Hoffnung auf Frieden für Zypern
Mustafa Akıncı hat am Sonntag die Präsidentschaftswahl in der international nicht anerkannten Türkischen Republik Nordzypern gewonnen. Er gilt als Verfechter eines Dialogs mit den griechischen Zyprern. Genau deshalb wurde er gewählt, analysieren Kommentatoren. Sie glauben, dass Nordzypern die Bevormundung durch die Türkei satt hat, und prophezeien Akıncı starken Gegenwind aus Ankara.
Nordzypern würde Widerstand gegen Türkei wagen
Am Tag nach seiner Wahl hat Mustafa Akıncı sein Ziel bekräftigt, die Abhängigkeit Nordzyperns von der Türkei zu reduzieren. Der türkische Präsident Recep Tayyip Erdoğan warnte seinerseits davor, eine Lösung der Zypern-Frage "um jeden Preis" anzustreben. Erdoğan sieht seinen Einfluss in Nordzypern schwinden, analysiert die liberale Internetzeitung Radikal: "Die Türken Zyperns haben es satt, dass sich die Türkei in letzter Zeit immer mehr in ihre Politik einmischt und versucht, die Gesellschaft dort zu formen. Sie haben sich für ein Nordzypern entscheiden, das seine Identität bewahrt anstatt ein Kind der Türkei zu sein. Akıncı hat dies am besten verstanden, deshalb wurde er gewählt. ... Die Friedensverhandlungen gewinnen für die türkischen Zyprer mit Akıncıs reformistischem Ansatz wieder an Bedeutung. … Und es sieht ganz danach aus, dass der türkische Teil Zyperns entschlossen ist, einen Friedensprozess nicht nur trotz der Haltung der Türkei zu erleben, sondern notfalls sogar durch den entsprechenden Druck auf die Türkei."
Das letzte Wort hat Ankara
Vor zu hohen Erwartungen warnt nach der Wahl von Mustafa Akıncı die liberale Tageszeitung Phileleftheros: "Es wäre schön, wenn eine Lösung nur vom Willen der Zyperngriechen und der Zyperntürken abhängig wäre. Denn der Wille ist da. Beide Seiten wollen unbedingt die Lösung, damit wir von dieser schweren Last befreit werden, die uns dazu zwingt, mit Besatzungstruppen und Siedlern zu leben. … Ginge es allein um unseren Willen, wäre die Lösung eine Frage von Stunden. ... Auch wenn wir uns nicht sehen, wollen wir doch dasselbe. Die Frage ist jedoch, was die anderen für uns wollen. Es scheint höchst unwahrscheinlich, dass ein zyperntürkischer Führer - so progressiv und patriotisch er auch sein mag - eine Lösung gegen den Willen der Besatzungsmacht unterschreiben kann."

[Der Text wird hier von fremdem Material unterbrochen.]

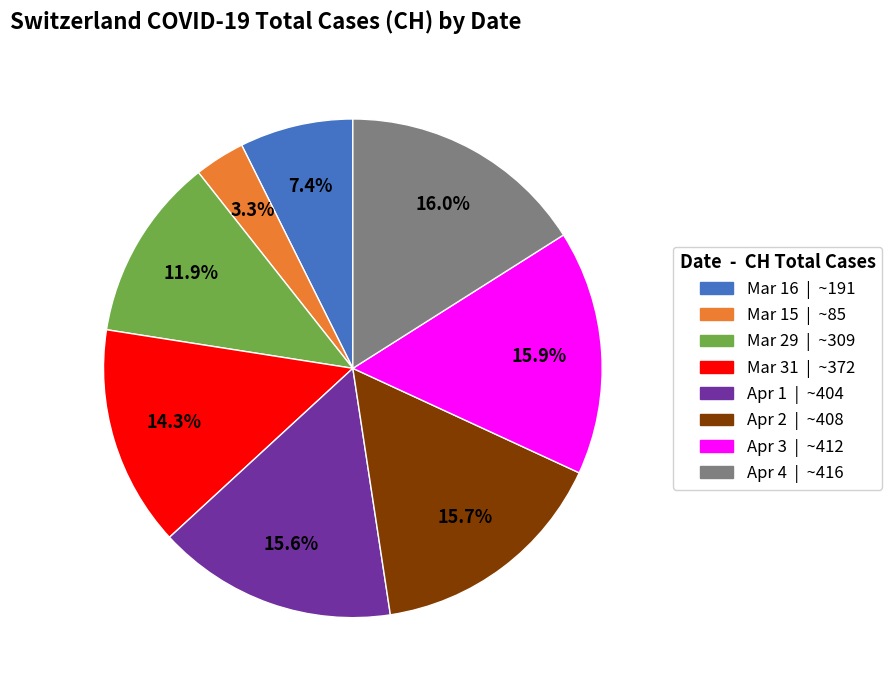

Does any single category account for the majority?

No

Wiedervereinigung der Insel ist möglich
Der Wahlausgang in Nordzypern eröffnet der seit 41 Jahren geteilten Insel unerwartet neue Chancen, glaubt die linksliberale Süddeutsche Zeitung: "Auf einmal stehen zu beiden Seiten der Demarkationslinie Politiker an der Spitze, die sagen, dass sie dasselbe wollen: die alten Gräben überwinden, die Wiedervereinigung der Insel. Mit dem linksliberalen Mustafa Akıncı haben die türkischen Zyprer jetzt einen Mann gewählt, der die Linie der Versöhnung glaubhaft vertreten kann. Und der Präsident der Zypern-Griechen, Nikos Anastasiadis, spricht ebenfalls unverdrossen von einem 'gemeinsamen Vaterland'. ... Allerdings kam es in der Geschichte Zyperns nie allein auf die Zyprer an. Wenn nicht die Türkei über ihren Schatten springt, kann auch Akıncı den Frieden auf der Insel nicht erzwingen. Zudem sollte die EU Anastasiadis nun unterstützen, schließlich würde eine Wiedervereinigung wohl auch neue finanzielle Opfer von dem EU-Krisenstaat fordern."